As mulheres tartamudeavam:

-Cristo Jesus!

Quando Vovó conseguiu desatar a língua, meu pai teve que esforçar-se para esconder a careta que se lhe estampava na face:

- Um absurdo, matar para manter a ordem. Não se mata nem em nome de Deus. A ordem é mais importante do que Deus?

A conversa foi arrefecendo, foram deixando a mesa e dali a pouco, todos acomodados nos sofás; eu e os pequenos na alcatifa, em sesta.

- Ontem, passei mal o dia inteiro: não conseguia render no conservatório, fui dispensado e antes de alojar-me, entrei na Capela e rezei, rezei, rezei... – disse e daí a pouco dormiu. Pé ante pé, saí de entre os adultos, pulei a janela e fui fuçar nos instrumentos e partituras sobre a pedra grande. Ainda longe, descia rumo a nossa casa, um carro de polícia. Larguei tudo e disparei a anunciar o fato. Foi o tempo da família se recompor: parou o automóvel, três policiais desembarcaram e, de canto, conversavam com meu pai.

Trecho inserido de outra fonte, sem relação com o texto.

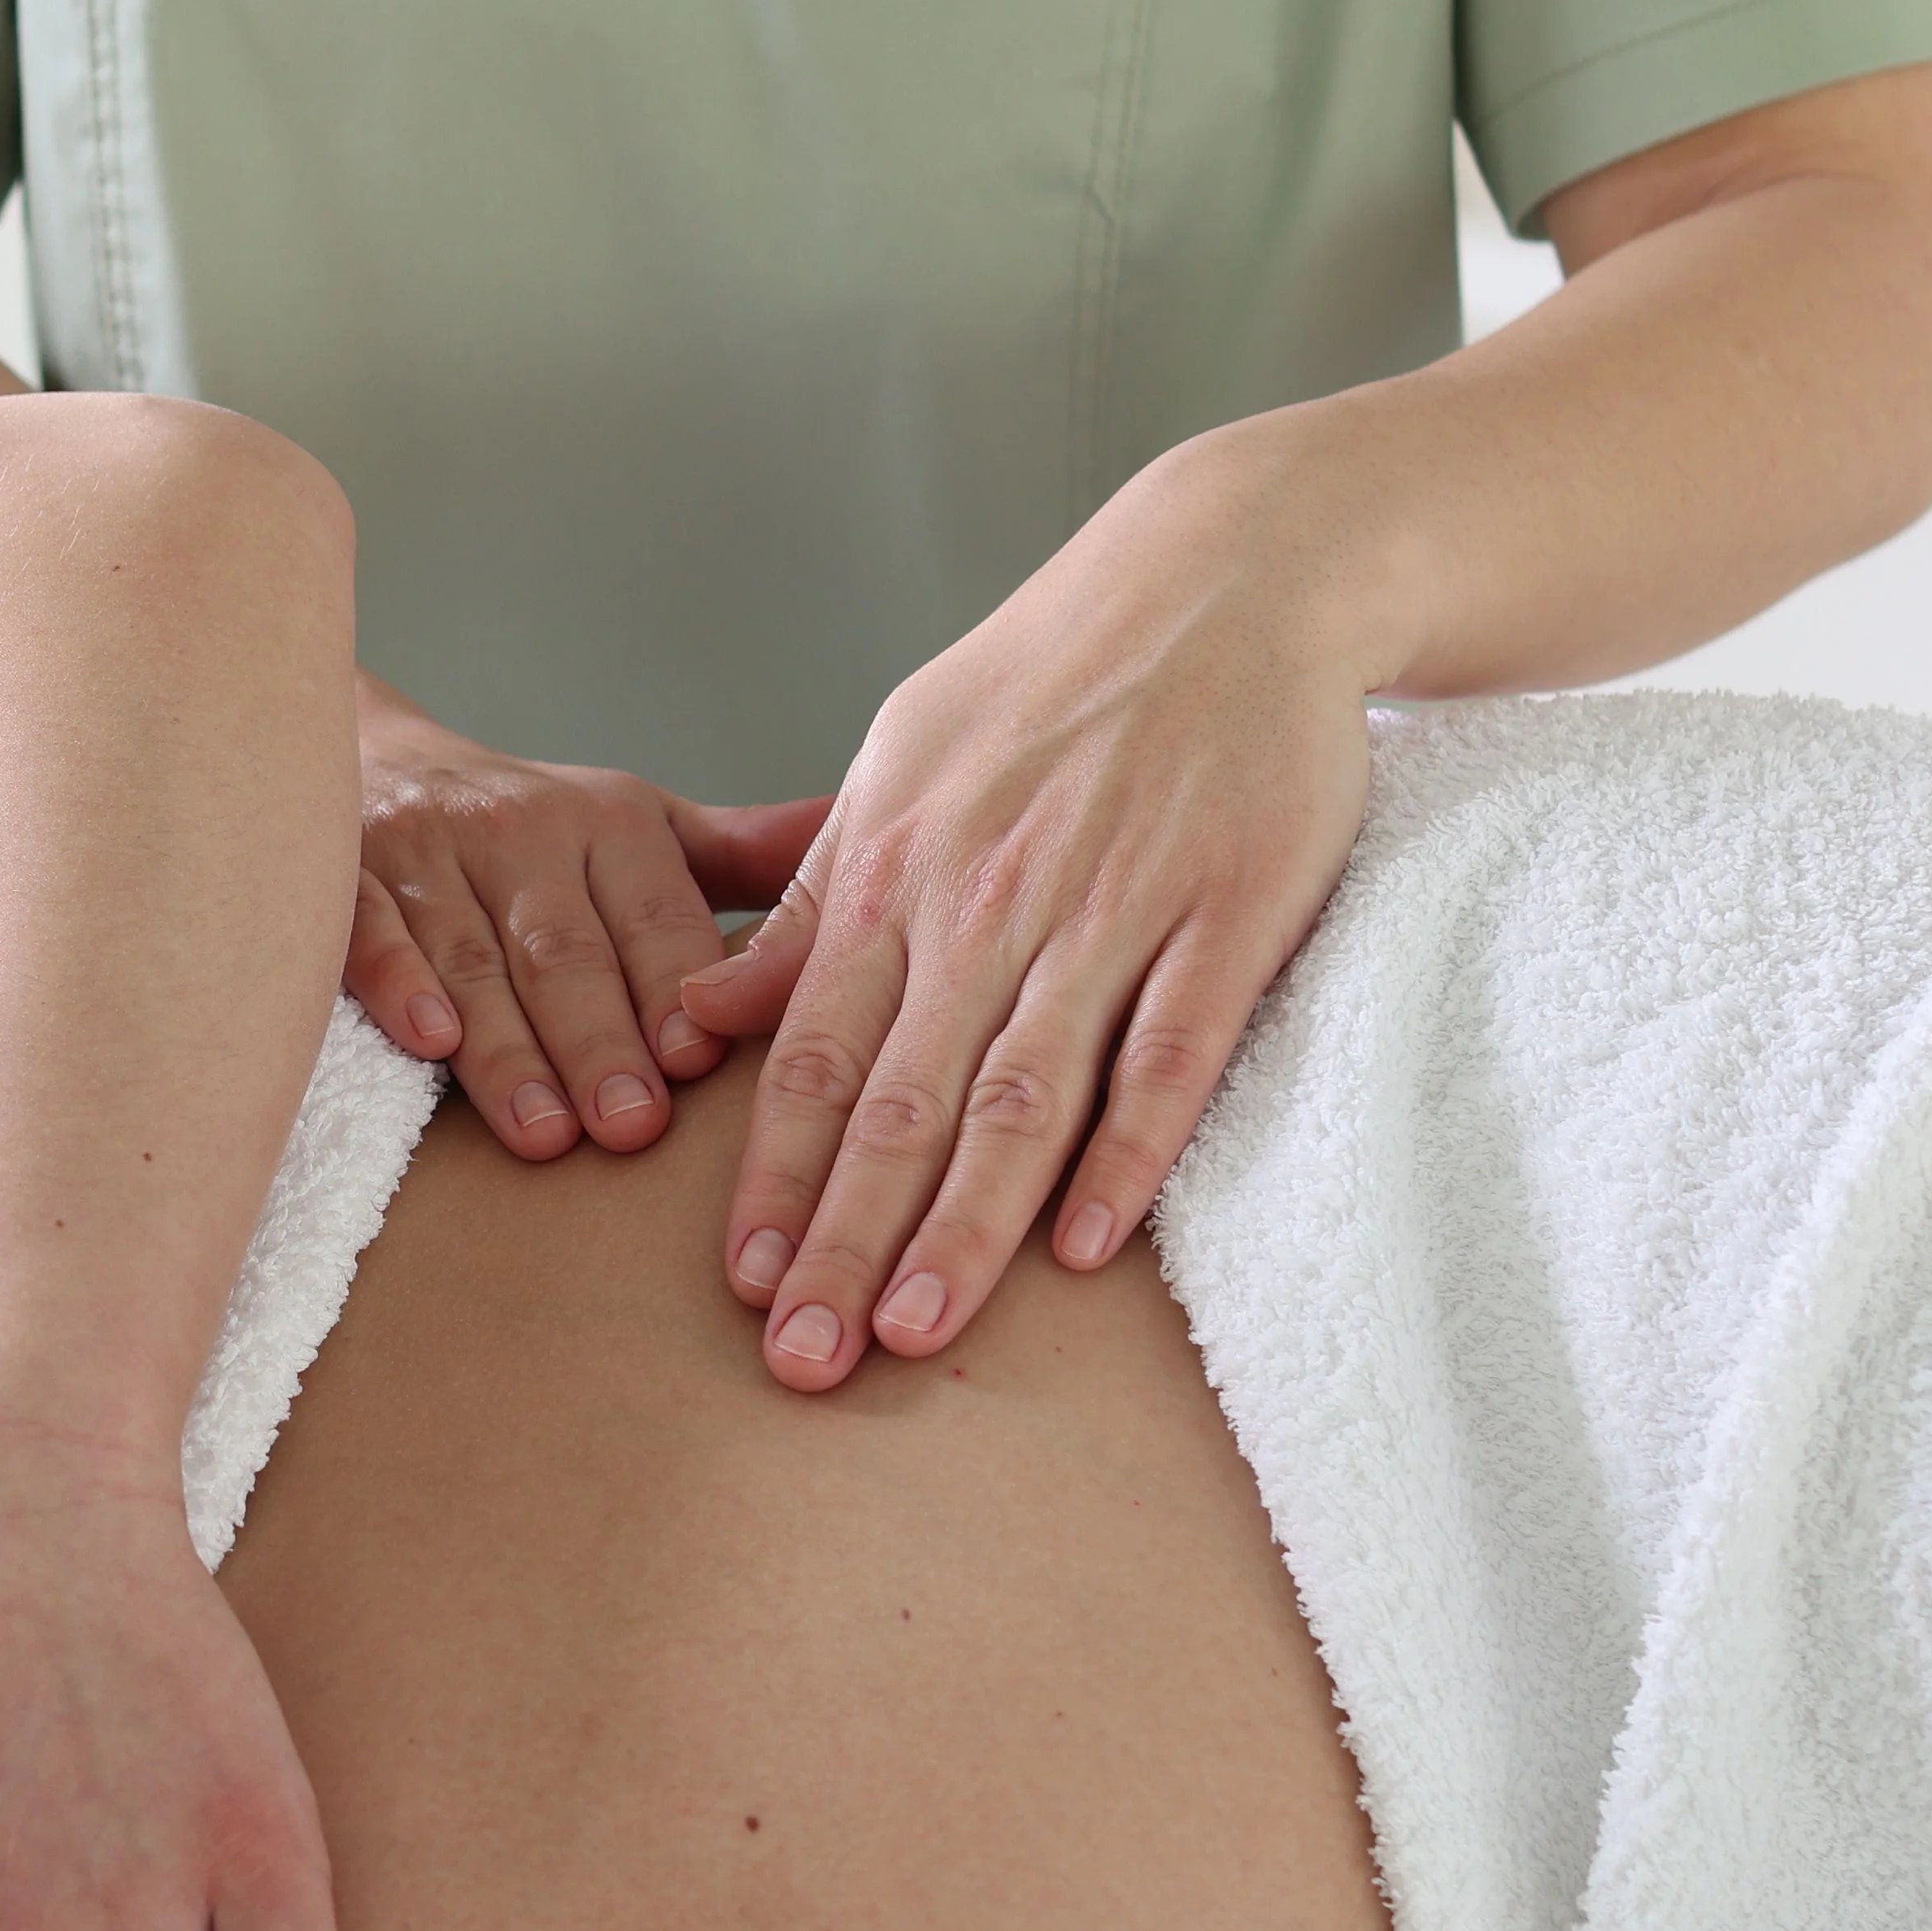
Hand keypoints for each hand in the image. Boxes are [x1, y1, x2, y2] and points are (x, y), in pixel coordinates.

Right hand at [345, 685, 827, 1160]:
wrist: (373, 762)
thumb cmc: (537, 834)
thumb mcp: (645, 834)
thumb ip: (748, 859)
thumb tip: (879, 839)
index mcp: (607, 823)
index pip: (652, 910)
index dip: (673, 984)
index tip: (696, 1059)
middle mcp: (518, 830)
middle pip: (565, 947)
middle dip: (599, 1039)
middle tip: (630, 1126)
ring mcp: (424, 854)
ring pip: (472, 957)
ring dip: (508, 1047)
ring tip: (544, 1132)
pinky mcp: (341, 877)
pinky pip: (366, 932)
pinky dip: (397, 983)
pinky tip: (428, 1041)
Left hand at [677, 464, 1380, 1389]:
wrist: (1229, 571)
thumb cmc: (1052, 678)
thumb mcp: (896, 762)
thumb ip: (809, 902)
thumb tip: (701, 1017)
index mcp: (896, 868)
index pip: (812, 1054)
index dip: (774, 1178)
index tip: (741, 1284)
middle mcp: (988, 899)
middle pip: (900, 1100)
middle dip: (843, 1239)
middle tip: (803, 1359)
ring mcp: (1111, 907)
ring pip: (1021, 1096)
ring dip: (963, 1226)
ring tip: (914, 1331)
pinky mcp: (1230, 912)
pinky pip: (1170, 1052)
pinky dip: (1128, 1151)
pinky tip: (1087, 1246)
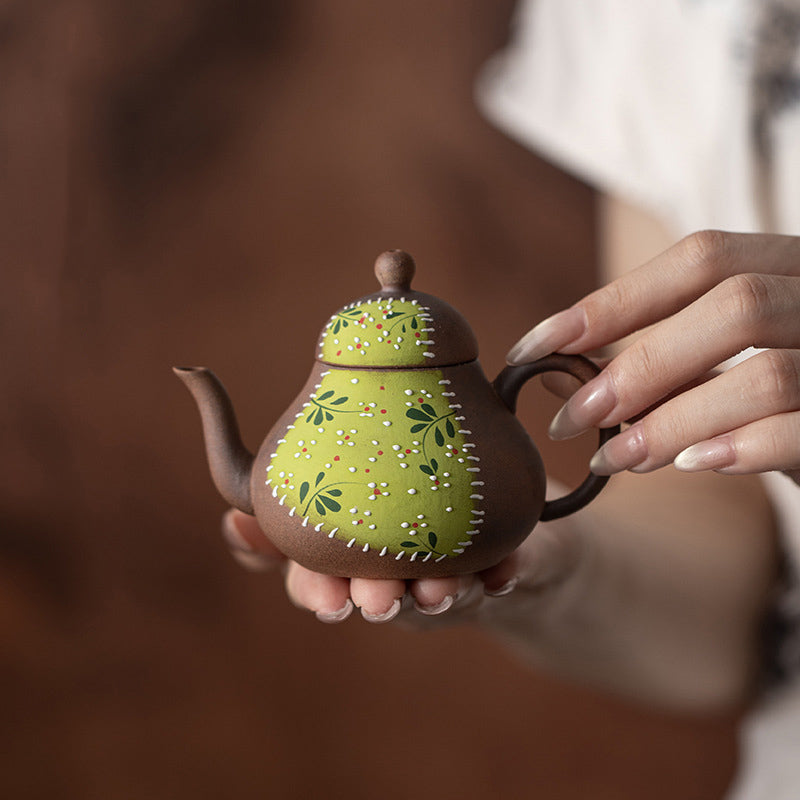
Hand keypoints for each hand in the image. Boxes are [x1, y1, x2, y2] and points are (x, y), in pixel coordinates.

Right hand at [220, 491, 582, 627]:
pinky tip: (502, 573)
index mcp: (354, 557)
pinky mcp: (506, 570)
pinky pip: (504, 576)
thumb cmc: (409, 501)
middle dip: (374, 598)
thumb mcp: (348, 495)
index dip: (315, 591)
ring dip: (435, 594)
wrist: (507, 534)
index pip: (320, 581)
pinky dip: (501, 575)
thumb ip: (294, 504)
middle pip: (375, 595)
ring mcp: (451, 578)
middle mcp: (398, 575)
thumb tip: (232, 519)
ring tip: (439, 588)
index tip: (322, 598)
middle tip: (377, 600)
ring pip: (436, 594)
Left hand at [508, 231, 799, 484]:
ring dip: (674, 421)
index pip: (701, 258)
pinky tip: (695, 466)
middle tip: (570, 418)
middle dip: (637, 365)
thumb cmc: (784, 400)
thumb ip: (672, 355)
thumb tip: (571, 370)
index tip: (534, 345)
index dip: (611, 301)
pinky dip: (741, 448)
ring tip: (618, 457)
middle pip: (734, 305)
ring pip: (767, 373)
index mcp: (794, 265)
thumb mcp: (730, 361)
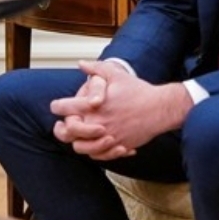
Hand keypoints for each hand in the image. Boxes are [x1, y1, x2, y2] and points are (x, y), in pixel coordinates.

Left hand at [48, 60, 188, 162]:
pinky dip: (95, 151)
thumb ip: (96, 69)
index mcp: (93, 105)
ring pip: (81, 147)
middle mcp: (97, 123)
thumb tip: (81, 64)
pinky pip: (99, 155)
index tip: (58, 107)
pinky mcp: (118, 146)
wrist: (160, 108)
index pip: (64, 108)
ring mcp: (107, 136)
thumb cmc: (139, 91)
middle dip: (62, 128)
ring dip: (77, 141)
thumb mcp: (116, 74)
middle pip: (68, 132)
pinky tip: (97, 143)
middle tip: (64, 124)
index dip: (58, 107)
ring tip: (79, 136)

Escoltados, voltamos à cidade. Meu pai nos explicava que precisava interromper a folga e voltar ao trabalho. Minha mãe fazia todas as caras e caretas de seu repertorio! Ele respondia que a amava e que o esperasse em paz, pois, logo se fixaria novamente aqui. A cidade grande apodrecia e a salvação da espécie humana dar-se-ia através do bom policiamento no interior: era o que lhe movia.

Os policias nem desceram da viatura, apesar do convite amistoso e sincero.

Vestiu a farda impecavelmente lavada e engomada, abraçou e beijou a nós todos e juntou-se aos colegas milicianos. Meu pai nunca mais voltou. Eu jamais esquecerei o cheiro de água e sabão que emanou dele, menos ainda o abraço caloroso que nem eu, nem ele - creio eu - imaginamos ser o último.